There are some countries that have a lot of large regional differences. But the United States is unique in the extremes of its life expectancies. Within Europe, the only place that has these kinds of discrepancies is the United Kingdom. Scotland has quite low levels of life expectancy.
We have 50 states responsible for a variety of policies that affect everyone’s lives, from birth to death. When you have 50 states that do this and they have different agendas and different patterns of development, over time those differences are going to grow. And that is exactly what happened in the United States.
Part of this was caused by the devolution revolution of the 1980s, which defended states’ rights in the development of their own policies from the feds. But then, we saw the development of political movements and very conservative groups engaged in, essentially, state capture.

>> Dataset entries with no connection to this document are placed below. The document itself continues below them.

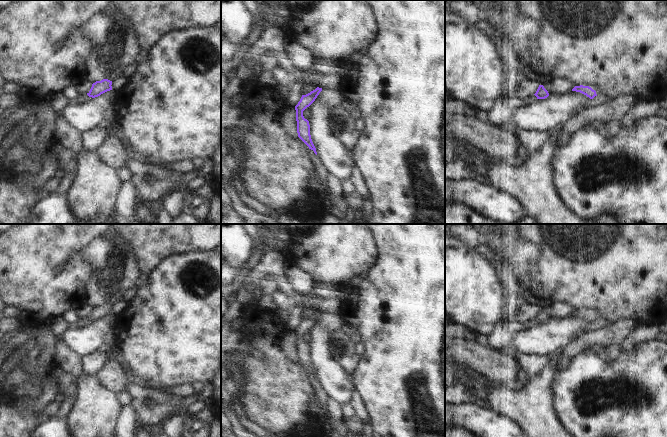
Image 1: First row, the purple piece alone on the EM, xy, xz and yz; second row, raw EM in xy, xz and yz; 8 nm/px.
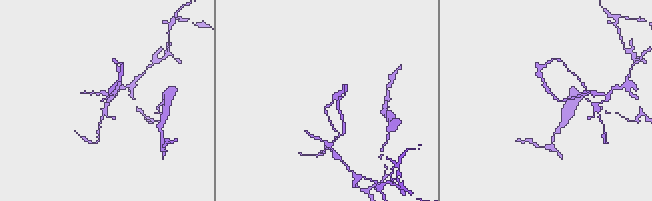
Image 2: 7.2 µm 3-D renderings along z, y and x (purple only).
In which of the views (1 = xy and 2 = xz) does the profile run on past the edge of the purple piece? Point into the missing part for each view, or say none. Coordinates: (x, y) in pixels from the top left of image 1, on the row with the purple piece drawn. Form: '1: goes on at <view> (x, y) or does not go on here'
1: does not go on here
2: does not go on here

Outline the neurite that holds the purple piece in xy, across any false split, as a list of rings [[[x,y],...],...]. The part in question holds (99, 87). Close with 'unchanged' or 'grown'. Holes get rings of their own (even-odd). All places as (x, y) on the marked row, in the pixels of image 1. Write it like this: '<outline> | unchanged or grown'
[[[103,79],[101,81],[96,81],[92,84],[90,91],[87,93],[89,97],[95,98],[101,94],[112,90],[112,81],[108,79]]] | unchanged

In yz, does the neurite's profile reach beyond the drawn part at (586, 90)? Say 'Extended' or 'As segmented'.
As segmented.

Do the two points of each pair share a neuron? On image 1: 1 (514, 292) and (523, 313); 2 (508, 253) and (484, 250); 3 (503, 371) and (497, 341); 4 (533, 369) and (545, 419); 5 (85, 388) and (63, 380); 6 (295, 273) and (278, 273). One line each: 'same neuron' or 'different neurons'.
1: different neurons
2: different neurons
3: different neurons
4: different neurons
5: different neurons
6: different neurons

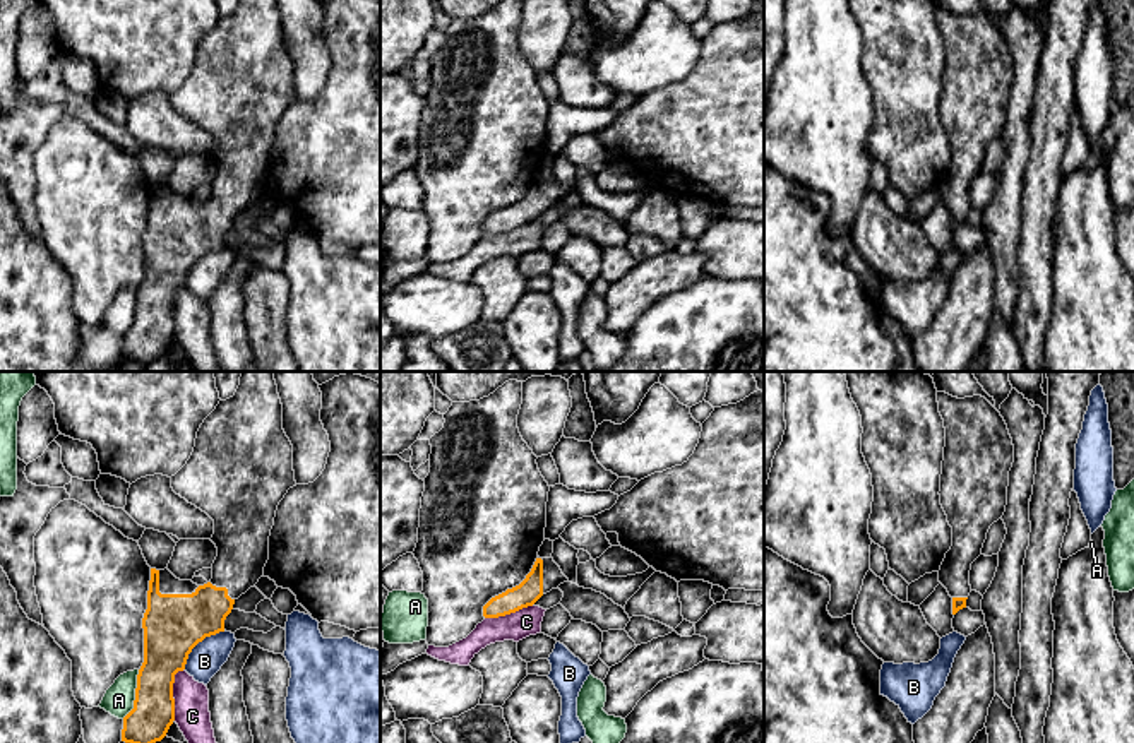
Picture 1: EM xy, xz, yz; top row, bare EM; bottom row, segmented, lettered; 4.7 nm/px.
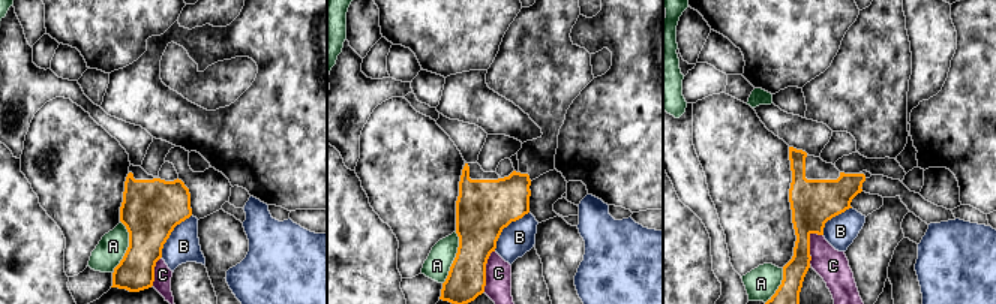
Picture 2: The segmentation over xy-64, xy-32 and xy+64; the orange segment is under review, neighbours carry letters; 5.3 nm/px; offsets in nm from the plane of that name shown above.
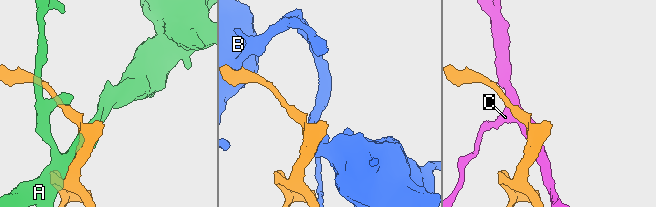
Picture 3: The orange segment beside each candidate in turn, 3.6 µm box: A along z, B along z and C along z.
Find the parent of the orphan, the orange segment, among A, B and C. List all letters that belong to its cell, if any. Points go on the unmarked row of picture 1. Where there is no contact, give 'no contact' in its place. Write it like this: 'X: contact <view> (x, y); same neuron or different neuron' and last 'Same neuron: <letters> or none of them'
A: contact xy (136, 310); different neuron
B: contact xy (199, 257); different neuron
C: contact xy (172, 310); different neuron
Same neuron: none of them

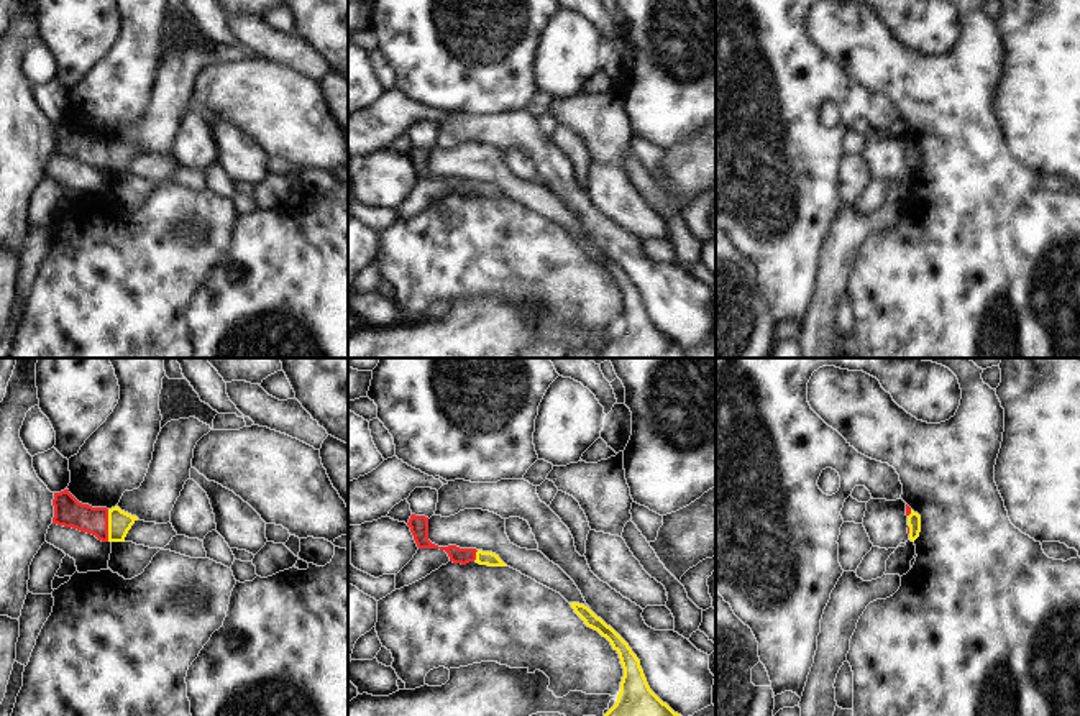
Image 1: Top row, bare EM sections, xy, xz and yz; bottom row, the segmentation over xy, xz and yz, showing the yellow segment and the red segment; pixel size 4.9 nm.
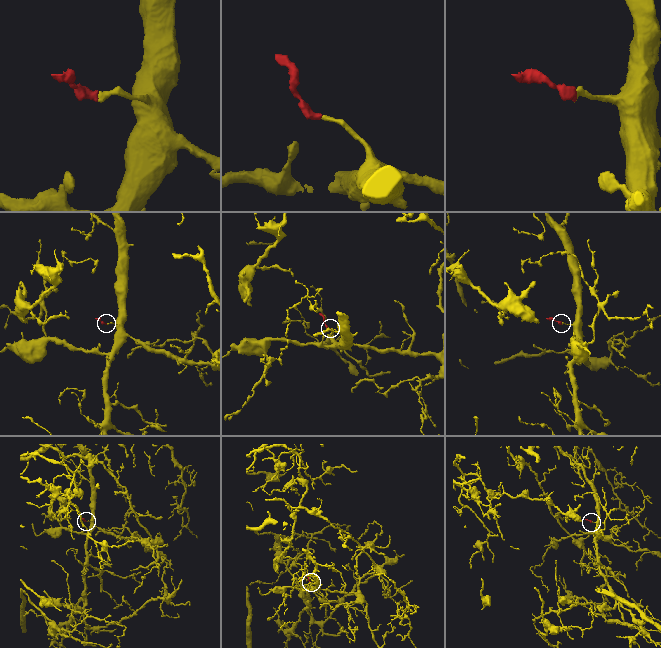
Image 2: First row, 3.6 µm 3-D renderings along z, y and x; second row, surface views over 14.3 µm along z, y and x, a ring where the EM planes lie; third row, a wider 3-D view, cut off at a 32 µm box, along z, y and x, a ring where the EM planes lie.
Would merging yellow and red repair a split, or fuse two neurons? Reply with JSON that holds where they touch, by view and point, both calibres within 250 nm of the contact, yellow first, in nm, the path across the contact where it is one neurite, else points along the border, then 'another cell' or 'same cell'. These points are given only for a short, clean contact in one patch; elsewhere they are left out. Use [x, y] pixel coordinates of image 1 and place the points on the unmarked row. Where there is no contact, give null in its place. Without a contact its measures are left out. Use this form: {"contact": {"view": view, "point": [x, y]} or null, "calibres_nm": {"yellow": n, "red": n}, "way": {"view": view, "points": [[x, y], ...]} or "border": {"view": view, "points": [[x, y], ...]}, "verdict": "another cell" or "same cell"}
{"contact": {"view": "xy", "point": [109, 158]}, "calibres_nm": {"yellow": 110, "red": 140}, "verdict": "same cell"}

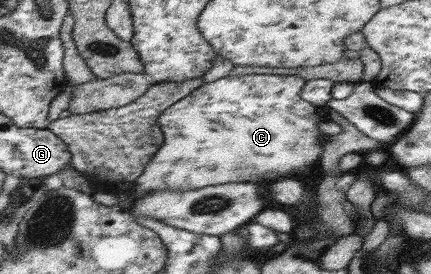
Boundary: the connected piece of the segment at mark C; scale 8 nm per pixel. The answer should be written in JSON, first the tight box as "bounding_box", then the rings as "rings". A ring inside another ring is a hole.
{"bounding_box":[133,74,329,200],"rings":[[[258,74],[227,76],[197,89],[159,117],[157,123],[167,137],[164,137],[164,143],[159,147],[157,156],[151,160],[151,165],[147,166],[143,176],[137,179],[133,195],[139,200],[151,193],[167,189],[189,192],[225,185],[227,181],[265,181],[291,175],[317,163],[323,155],[324,144],[329,140],[329,136],[319,130],[319,123],[323,121],[321,111],[302,97],[306,83],[301,77],[291,75]]]}

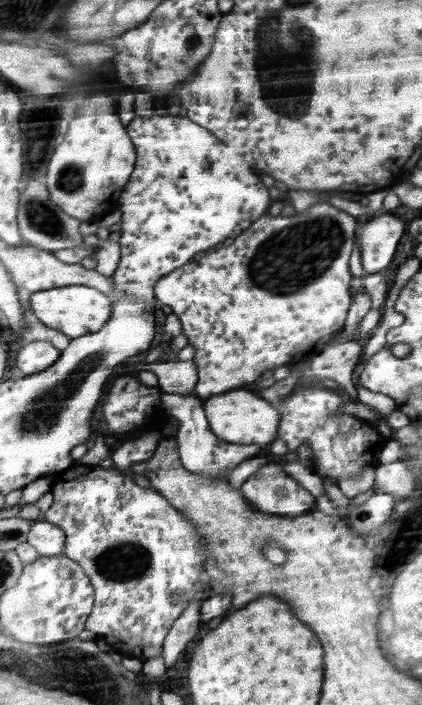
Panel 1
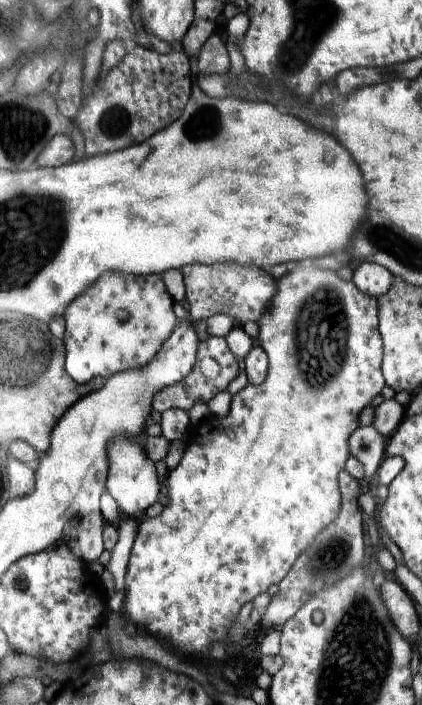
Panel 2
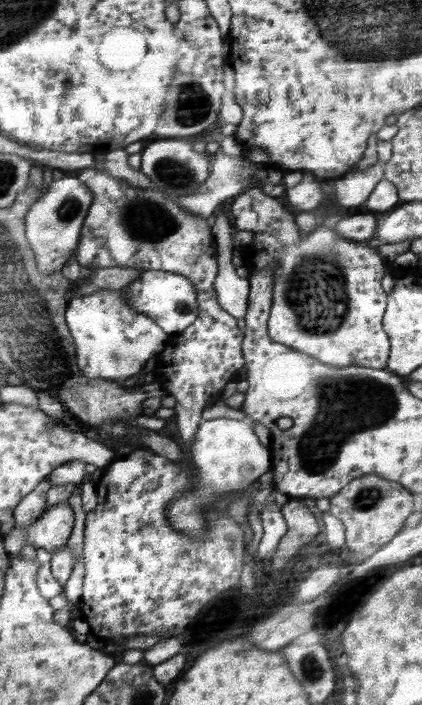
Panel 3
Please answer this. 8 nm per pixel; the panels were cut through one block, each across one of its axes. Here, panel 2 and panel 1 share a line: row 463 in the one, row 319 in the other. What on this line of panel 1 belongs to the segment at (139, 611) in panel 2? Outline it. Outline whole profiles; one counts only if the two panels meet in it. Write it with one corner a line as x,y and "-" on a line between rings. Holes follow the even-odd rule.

There were lobbyist groups that are well-funded by private resources that develop conservative agendas and put them into play — the same agendas and wording — across 26 states at one time. So, what we saw over that time period were one set of states in the south became increasingly homogeneous.
But they were not as well off. In fact, some of those states used to be very well-off in terms of life expectancy. But this pattern of state capture, I would call it, is really this legislative agenda that is more focused on economic freedom, which is the expansion of rights for corporation that often comes at the expense of individuals.
What types of policies tend to improve life expectancy?
The policies, such as the deregulation of industries within states, have very harmful effects on populations because they lose their jobs. You’ve heard in the news, people aren’t able to garner a good wage; some states refuse and block efforts in terms of raising the minimum wage.
So that what you have is a set of individuals at the state level that have relatively less power than organized groups. And that less power translates to a lower quality of life and much more economic insecurity, and much more difficult time in putting a quality of life together over a long time.
I will say there is no one specific portfolio that leads to one outcome as opposed to another. States with a longer life expectancy, what they have in common is they have more liberal policies — meaning, the expansion of economic regulations and the protection of marginalized groups. California has done a lot of that, New York, Massachusetts. All of those states’ populations began to climb and improve.
And I would say, that’s kind of the key criteria that cuts across states and separates people that are able to put together quality lives and have longer life expectancy than other areas where they’re much more vulnerable.
Looking ahead to the November elections, what should voters consider?
I’m passionate about improving people’s lives and improving their life chances, so you have to put my recommendation in that context. You don’t have to care about parties. But you do have to care about people and candidates that are committed to policies that invest in people’s well-being broadly speaking.
I want to go back to this idea that there’s not one magical portfolio. But policies do tend to cluster, and there are policies that invest and there are policies that literally de-invest in their populations and put people in harm’s way.
Knowing this, how can the government improve its response to the current pandemic?
My team had a Zoom meeting not too long ago, and we thought, “Could we have a better case study of what not to do during a pandemic?” It’s this question about no federal leadership, no federal resources and no guidance — and in fact chaos and contradicting information — putting total responsibility back on the states, which are unprepared to be dealing with this pandemic.
I wasn’t kidding when I said we have 50 states that are functioning like 50 countries. And in terms of the pandemic, we have 50 countries who are not fighting this in a coordinated way and it’s already had negative consequences. So, I’m not optimistic in terms of what’s going to be happening in the near future.